7.2 Parallelism Overview and Data Parallelism

There are several ways to distribute inference across multiple devices. Each strategy partitions a different dimension of the problem:

Data parallelism (DP): spreads the batch dimension across devices. The simple approach replicates the entire model on different devices, and then splits requests across replicas, with no communication between them.
Tensor parallelism (TP): spreads the model dimension across devices. This involves splitting individual layer parameters and calculations among the devices.
Pipeline parallelism (PP): assigns different layers to different devices.
Expert parallelism (EP): assigns different MoE experts to different devices.
Context/sequence parallelism (CP/SP): spreads the sequence dimension across devices. Care is required to maintain dependencies between tokens.

In practice, modern frameworks support, and production systems combine, multiple parallelism strategies. A common pattern is TP within a node (where NVLink provides the bandwidth for frequent all-reduce operations) and PP across nodes (where only point-to-point activations need to cross the network).

Data Parallelism

Simple Data parallelism is the easiest approach: place a complete copy of the model on each GPU and route different requests to different replicas. There’s no communication between replicas during inference. Since there are no data dependencies between different requests, each replica processes its requests independently.

Without any communication overhead, DP scales throughput linearly with the number of replicas by increasing concurrency. If one GPU can serve 50 tokens per second, eight GPUs can serve 400 tokens per second. However, DP does nothing for single-request latency. TTFT, TPOT, MFU, and MBU remain unchanged as throughput increases. When running DP as the only parallelism strategy, it requires each device to have enough memory to hold the full model. For a 70B parameter model in FP16, that’s 140 GB of weights, already beyond the capacity of a single H100 with 80 GB of HBM3.

When the model fits on a single device, DP is the go-to strategy for scaling throughput. When it doesn’t, we need the techniques that follow.

7.3 Tensor Parallelism (TP)

Tensor parallelism splits data tensors and weight matrices across devices, so each GPU computes a slice of each layer. This is the most communication-intensive parallelism strategy, but it directly reduces per-device memory and enables serving models that don’t fit on a single GPU.

[MATERIAL SUPPLIED]
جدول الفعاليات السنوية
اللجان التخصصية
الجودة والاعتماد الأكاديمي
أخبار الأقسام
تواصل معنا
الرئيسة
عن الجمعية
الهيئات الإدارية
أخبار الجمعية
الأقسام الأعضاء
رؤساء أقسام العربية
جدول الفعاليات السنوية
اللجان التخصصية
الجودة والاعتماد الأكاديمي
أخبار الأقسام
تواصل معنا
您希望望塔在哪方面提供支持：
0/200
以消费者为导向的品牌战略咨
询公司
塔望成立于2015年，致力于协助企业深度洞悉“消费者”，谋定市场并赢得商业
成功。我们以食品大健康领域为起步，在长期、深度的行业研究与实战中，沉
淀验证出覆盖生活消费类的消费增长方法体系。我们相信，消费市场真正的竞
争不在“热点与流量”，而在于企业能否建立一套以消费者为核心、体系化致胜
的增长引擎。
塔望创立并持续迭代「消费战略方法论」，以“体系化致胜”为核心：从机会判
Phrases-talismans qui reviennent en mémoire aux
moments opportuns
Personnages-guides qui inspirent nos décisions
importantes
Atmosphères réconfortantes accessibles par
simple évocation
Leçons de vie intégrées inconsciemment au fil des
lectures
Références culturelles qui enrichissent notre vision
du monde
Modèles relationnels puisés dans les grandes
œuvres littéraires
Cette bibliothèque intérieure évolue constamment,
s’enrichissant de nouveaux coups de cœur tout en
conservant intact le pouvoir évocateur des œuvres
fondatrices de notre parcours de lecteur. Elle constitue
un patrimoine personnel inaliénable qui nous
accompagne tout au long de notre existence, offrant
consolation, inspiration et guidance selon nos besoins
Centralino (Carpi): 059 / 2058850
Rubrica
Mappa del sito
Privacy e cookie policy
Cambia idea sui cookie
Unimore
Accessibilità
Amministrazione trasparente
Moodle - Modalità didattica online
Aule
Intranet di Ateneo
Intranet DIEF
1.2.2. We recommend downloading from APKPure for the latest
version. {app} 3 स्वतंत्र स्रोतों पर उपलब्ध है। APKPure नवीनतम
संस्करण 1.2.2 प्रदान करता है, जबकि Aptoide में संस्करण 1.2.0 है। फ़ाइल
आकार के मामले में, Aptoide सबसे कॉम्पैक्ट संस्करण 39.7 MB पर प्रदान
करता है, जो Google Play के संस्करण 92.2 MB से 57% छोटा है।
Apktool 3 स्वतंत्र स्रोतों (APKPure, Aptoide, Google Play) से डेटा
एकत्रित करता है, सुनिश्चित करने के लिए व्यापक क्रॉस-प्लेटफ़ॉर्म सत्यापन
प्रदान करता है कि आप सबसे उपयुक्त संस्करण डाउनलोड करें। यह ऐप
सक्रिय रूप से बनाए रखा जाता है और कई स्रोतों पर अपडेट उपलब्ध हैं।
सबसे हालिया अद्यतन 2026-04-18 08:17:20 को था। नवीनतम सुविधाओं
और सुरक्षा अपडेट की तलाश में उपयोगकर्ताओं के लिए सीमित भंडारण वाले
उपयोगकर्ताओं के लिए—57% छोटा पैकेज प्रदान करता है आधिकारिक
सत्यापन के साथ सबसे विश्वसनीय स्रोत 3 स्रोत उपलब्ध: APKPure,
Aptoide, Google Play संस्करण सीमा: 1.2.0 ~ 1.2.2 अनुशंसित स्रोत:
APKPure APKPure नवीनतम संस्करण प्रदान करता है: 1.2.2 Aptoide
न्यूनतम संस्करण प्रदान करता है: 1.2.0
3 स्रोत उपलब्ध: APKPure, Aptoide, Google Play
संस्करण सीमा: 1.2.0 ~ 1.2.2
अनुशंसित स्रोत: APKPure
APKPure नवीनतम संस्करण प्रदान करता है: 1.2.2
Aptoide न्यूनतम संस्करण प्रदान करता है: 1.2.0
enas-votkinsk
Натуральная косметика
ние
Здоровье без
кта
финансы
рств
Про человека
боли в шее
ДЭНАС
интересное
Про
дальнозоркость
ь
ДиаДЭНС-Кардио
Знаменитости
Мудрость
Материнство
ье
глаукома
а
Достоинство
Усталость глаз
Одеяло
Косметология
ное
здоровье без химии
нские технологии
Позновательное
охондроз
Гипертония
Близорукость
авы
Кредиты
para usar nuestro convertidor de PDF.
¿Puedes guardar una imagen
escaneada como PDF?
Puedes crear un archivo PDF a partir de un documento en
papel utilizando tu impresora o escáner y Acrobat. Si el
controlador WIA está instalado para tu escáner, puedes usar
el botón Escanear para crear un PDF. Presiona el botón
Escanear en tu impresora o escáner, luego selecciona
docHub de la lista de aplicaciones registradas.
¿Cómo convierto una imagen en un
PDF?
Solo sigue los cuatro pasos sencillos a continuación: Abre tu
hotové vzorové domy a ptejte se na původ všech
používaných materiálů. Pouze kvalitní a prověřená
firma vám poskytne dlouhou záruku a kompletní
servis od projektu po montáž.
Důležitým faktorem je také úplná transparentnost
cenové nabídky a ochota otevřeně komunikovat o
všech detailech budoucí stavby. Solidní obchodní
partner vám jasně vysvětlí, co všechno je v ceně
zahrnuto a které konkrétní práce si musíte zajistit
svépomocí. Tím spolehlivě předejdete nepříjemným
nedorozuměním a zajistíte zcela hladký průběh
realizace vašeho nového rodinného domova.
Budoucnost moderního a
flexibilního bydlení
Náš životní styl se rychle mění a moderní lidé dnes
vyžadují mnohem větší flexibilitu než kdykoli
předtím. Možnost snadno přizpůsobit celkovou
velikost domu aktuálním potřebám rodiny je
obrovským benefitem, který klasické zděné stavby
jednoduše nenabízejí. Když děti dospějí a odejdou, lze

---

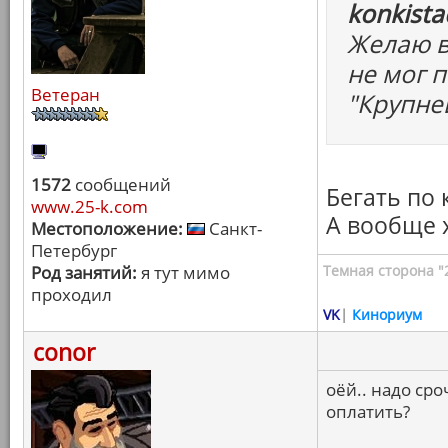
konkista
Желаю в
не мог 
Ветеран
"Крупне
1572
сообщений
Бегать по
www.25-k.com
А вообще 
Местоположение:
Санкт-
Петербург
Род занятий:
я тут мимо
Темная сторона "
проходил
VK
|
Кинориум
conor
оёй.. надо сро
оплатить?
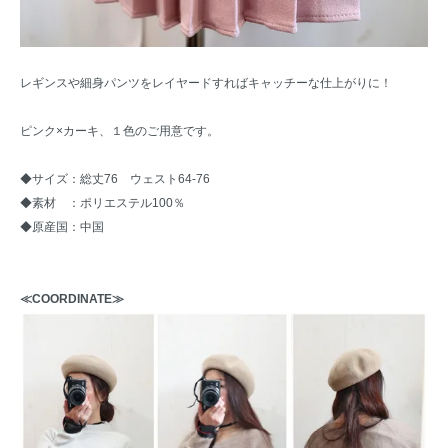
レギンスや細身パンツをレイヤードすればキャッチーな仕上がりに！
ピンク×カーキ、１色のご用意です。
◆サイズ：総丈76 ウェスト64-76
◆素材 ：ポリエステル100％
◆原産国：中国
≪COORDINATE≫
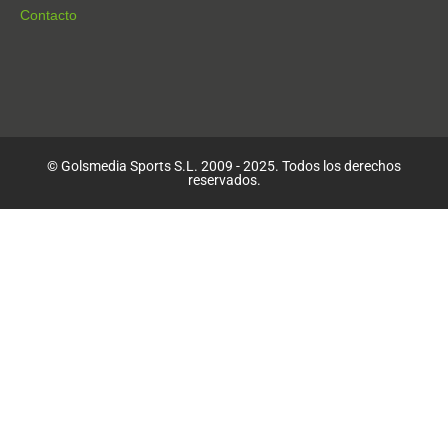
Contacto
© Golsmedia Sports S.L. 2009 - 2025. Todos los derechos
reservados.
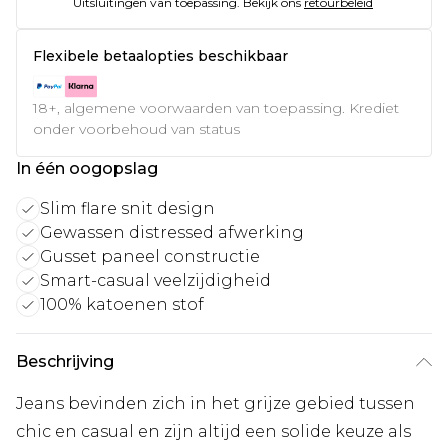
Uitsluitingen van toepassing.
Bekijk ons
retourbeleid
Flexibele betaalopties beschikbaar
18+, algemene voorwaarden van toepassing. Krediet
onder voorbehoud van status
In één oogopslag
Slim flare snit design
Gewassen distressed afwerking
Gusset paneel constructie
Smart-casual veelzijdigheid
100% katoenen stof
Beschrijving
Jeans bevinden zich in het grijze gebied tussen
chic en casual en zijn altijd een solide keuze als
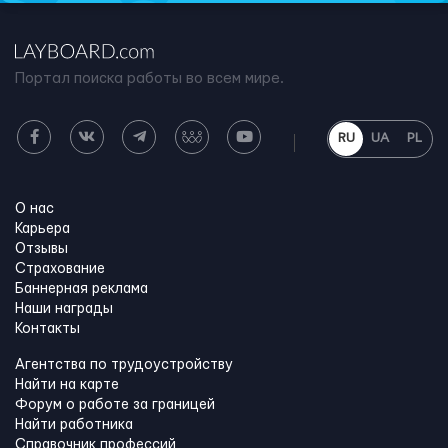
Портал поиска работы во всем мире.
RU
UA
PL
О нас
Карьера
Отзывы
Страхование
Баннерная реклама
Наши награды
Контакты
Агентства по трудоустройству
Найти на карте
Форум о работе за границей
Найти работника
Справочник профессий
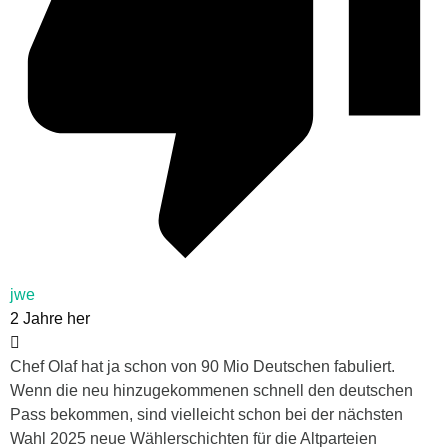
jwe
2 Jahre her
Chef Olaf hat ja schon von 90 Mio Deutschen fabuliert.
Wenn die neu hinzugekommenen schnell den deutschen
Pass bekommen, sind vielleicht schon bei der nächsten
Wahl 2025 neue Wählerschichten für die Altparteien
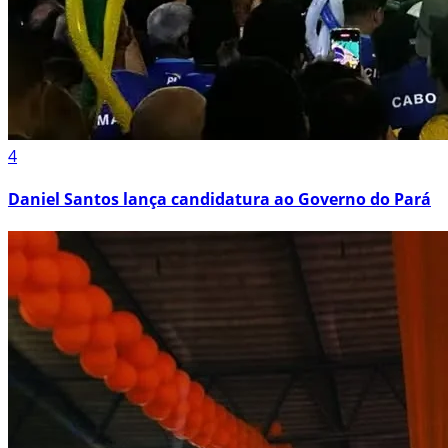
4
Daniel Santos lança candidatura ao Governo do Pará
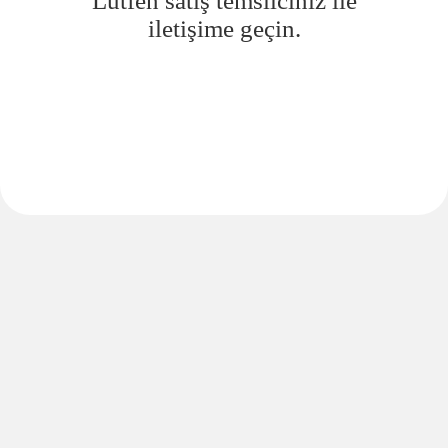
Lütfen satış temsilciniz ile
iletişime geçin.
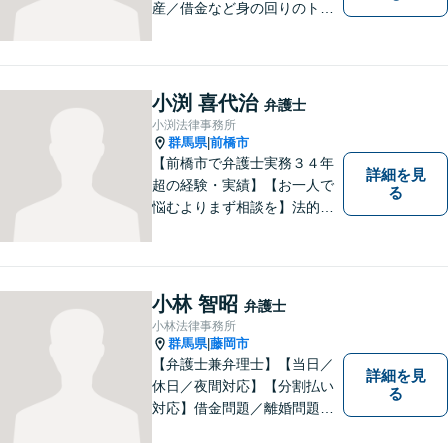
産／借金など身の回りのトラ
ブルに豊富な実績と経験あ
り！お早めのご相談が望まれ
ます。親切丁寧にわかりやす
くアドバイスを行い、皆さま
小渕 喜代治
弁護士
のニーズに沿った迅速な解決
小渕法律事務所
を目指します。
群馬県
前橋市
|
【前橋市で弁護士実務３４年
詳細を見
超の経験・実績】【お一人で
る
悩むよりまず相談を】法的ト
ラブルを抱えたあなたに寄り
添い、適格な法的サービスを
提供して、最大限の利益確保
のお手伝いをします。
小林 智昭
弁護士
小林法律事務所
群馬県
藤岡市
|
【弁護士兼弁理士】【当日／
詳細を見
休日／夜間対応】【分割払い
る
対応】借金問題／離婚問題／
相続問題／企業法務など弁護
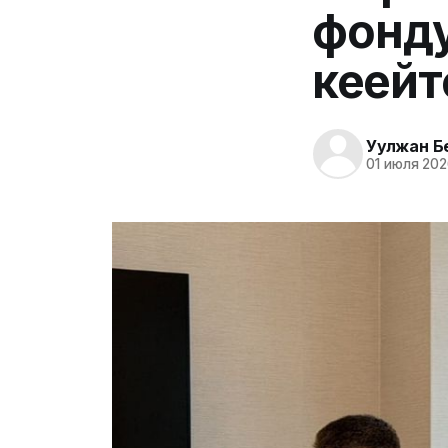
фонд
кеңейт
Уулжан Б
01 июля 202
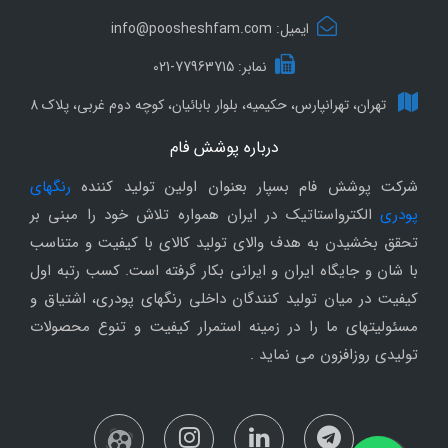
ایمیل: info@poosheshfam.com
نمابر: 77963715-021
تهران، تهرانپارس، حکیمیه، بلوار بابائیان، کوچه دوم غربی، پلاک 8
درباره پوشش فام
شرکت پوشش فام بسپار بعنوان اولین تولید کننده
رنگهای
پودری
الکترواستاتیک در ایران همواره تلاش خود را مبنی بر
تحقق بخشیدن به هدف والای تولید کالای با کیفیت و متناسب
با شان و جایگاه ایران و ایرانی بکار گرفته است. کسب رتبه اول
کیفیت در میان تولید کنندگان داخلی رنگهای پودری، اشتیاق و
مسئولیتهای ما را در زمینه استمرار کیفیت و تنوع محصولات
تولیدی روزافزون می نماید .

[WHAT THE TASK ASKS] Continue the text on distributing inference across multiple devices from the point where it stops. The records were taken from a different source than the text.

[REPLY TO THE EXERCISE]
Column-parallel and row-parallel linear layers

The core idea is to partition each linear layer’s weight matrix along either its columns or its rows. For the following, assume we have T GPUs and a weight matrix \(W\) of shape (\(\textcolor{#1E40AF}{d_{\text{in}}}\), \(\textcolor{#1E40AF}{d_{\text{out}}}\)). We will ignore the batch and sequence dimensions for simplicity, but the same principles apply when those are included. By splitting \(W\) into T parts, we can distribute the storage requirement and computations involving \(W\) across the GPUs. How we split \(W\) determines the communication patterns.

In a column-parallel linear layer, the weight matrix \(W\) is split along the output dimension into T parts, each with \(\textcolor{#1E40AF}{d_{\text{out}}}\)/T columns. Each GPU holds a subset of the weights \(W_i\) with shape (\(\textcolor{#1E40AF}{d_{\text{in}}}\), \(\textcolor{#1E40AF}{d_{\text{out}}}\)/T). Each GPU also maintains a replica of the residual stream and uses the full input activation \(x\) of shape (\(\textcolor{#1E40AF}{d_{\text{in}}}\)) to compute \(x W_i\) locally, producing a partial output slice of shape (\(\textcolor{#1E40AF}{d_{\text{out}}}\)/T). No communication is needed yet — each GPU has an independent slice of the result.

Figure 7.2 shows an example of a column-parallel linear layer with 2-way tensor parallelism, with T = 2. The darker shaded portion of the weight matrix \(W_{\text{Up}}\) shows the half that is stored on each GPU. When multiplied by the full input \(x\), each GPU produces a half-sized output, represented by the darker shaded portion of the output tensor.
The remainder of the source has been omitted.